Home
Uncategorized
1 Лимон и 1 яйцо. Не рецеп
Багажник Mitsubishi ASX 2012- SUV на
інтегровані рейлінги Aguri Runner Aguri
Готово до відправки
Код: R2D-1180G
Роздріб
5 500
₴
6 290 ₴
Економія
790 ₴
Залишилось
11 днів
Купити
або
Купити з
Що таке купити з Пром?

────────────────────────────────────────

Required action ▸
Retype exactly the lines from the one containing "Готово до відправки" through the end of the data. Add nothing.

Completed exercise ▸
Готово до відправки
Код: R2D-1180G
Роздріб
5 500
₴
6 290 ₴
Економія
790 ₴
Залишилось
11 днів
Купити
або
Купити з
Що таке купити з Пром?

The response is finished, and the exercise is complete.